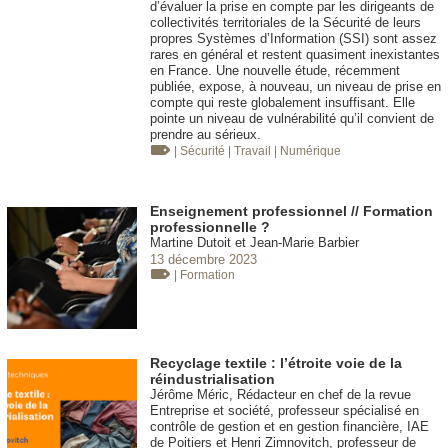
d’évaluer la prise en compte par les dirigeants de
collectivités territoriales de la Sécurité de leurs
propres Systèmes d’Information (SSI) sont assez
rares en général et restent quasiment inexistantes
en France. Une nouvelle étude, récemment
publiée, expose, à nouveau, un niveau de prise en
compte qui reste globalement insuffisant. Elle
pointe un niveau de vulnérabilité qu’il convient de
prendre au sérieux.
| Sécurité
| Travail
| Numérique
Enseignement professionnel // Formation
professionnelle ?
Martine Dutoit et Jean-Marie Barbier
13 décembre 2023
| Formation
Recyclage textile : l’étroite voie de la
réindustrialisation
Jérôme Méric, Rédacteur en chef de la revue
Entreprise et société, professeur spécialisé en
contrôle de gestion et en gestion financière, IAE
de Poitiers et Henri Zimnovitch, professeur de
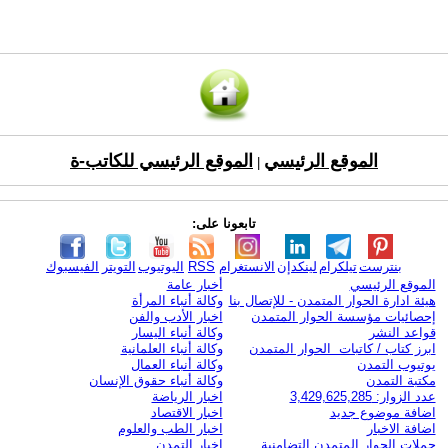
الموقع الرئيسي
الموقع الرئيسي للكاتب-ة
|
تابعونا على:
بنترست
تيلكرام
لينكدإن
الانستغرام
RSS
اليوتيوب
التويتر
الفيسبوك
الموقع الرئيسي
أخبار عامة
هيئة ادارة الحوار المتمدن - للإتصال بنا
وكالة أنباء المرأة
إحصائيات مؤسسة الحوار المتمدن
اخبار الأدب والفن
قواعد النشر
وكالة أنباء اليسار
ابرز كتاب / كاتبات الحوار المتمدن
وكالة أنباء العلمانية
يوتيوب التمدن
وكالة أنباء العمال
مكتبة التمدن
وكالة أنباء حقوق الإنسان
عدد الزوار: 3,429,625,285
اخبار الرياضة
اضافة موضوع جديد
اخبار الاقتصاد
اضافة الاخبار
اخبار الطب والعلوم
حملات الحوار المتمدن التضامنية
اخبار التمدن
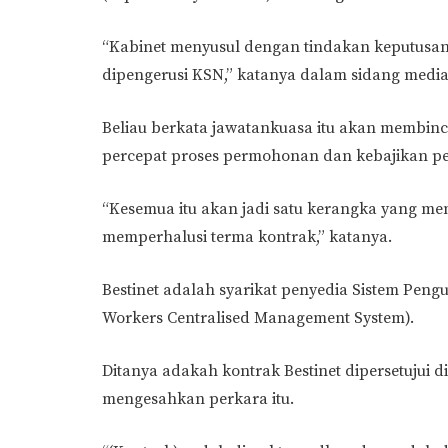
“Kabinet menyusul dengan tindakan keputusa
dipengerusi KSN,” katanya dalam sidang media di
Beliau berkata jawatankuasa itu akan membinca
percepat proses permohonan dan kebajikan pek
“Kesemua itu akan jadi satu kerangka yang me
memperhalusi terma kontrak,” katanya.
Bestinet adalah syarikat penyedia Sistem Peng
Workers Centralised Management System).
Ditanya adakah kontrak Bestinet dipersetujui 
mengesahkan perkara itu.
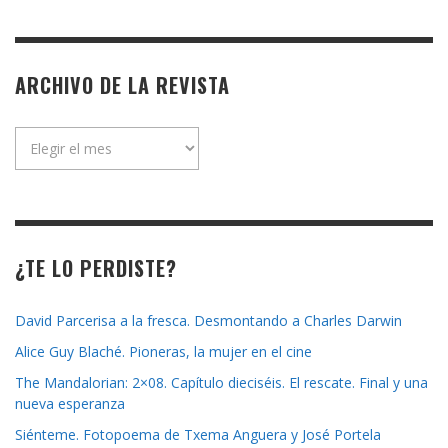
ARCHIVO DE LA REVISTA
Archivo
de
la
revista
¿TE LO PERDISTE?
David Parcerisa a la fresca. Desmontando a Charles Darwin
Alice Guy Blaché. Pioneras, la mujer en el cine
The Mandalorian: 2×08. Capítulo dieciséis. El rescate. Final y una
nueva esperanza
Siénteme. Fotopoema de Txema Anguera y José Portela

============================================================

TASK DETAILS: Write out every line of text in the listing above word for word, in its original order. Leave out the pictures.

WRITTEN ANSWER:
d’évaluer la prise en compte par les dirigeants de
collectivités territoriales de la Sécurité de leurs
propres Systèmes d’Information (SSI) sont assez
rares en général et restent quasiment inexistantes
en France. Une nouvelle étude, récemment
publiée, expose, à nouveau, un niveau de prise en
compte qui reste globalement insuffisant. Elle
pointe un niveau de vulnérabilité qu’il convient de
prendre au sérieux.
| Sécurité
| Travail
| Numérique
Enseignement professionnel // Formation
professionnelle ?
Martine Dutoit et Jean-Marie Barbier
13 décembre 2023
| Formation
Recyclage textile : l’étroite voie de la
réindustrialisation
Jérôme Méric, Rédacteur en chef de la revue
Entreprise et société, professeur spécialisé en
contrôle de gestion et en gestion financière, IAE
de Poitiers et Henri Zimnovitch, professeur de
الموقع الرئيسي
الموقع الرئيسي للكاتب-ة
|
تابعونا على:
بنترست
تيلكرام
لينكدإن
الانستغرام
RSS
اليوتيوب
التويتر
الفيسبوك
الموقع الرئيسي
أخبار عامة
هيئة ادارة الحوار المتمدن - للإتصال بنا
وكالة أنباء المرأة
إحصائيات مؤسسة الحوار المتمدن
اخبار الأدب والفن
قواعد النشر
وكالة أنباء اليسار
ابرز كتاب / كاتبات الحوار المتمدن
وكالة أنباء العلمانية
يوتيوب التمدن
وكالة أنباء العمال
مكتبة التمدن
وكالة أنباء حقوق الإنسان
عدد الزوار: 3,429,625,285
اخبار الرياضة
اضافة موضوع جديد
اخبار الاقتصاد
اضافة الاخبار
اخبار الطب والعلوم
حملات الحوار المتمدن التضامنية
اخبار التمدن
“Kabinet menyusul dengan tindakan keputusa
dipengerusi KSN,” katanya dalam sidang media di
Beliau berkata jawatankuasa itu akan membinca
percepat proses permohonan dan kebajikan pek
“Kesemua itu akan jadi satu kerangka yang me
memperhalusi terma kontrak,” katanya.
Bestinet adalah syarikat penyedia Sistem Peng
Workers Centralised Management System).
Ditanya adakah kontrak Bestinet dipersetujui 
mengesahkan perkara itu.
ARCHIVO DE LA REVISTA
Archivo
de
la
revista
¿TE LO PERDISTE?
David Parcerisa a la fresca. Desmontando a Charles Darwin
Alice Guy Blaché. Pioneras, la mujer en el cine
The Mandalorian: 2×08. Capítulo dieciséis. El rescate. Final y una
nueva esperanza
Siénteme. Fotopoema de Txema Anguera y José Portela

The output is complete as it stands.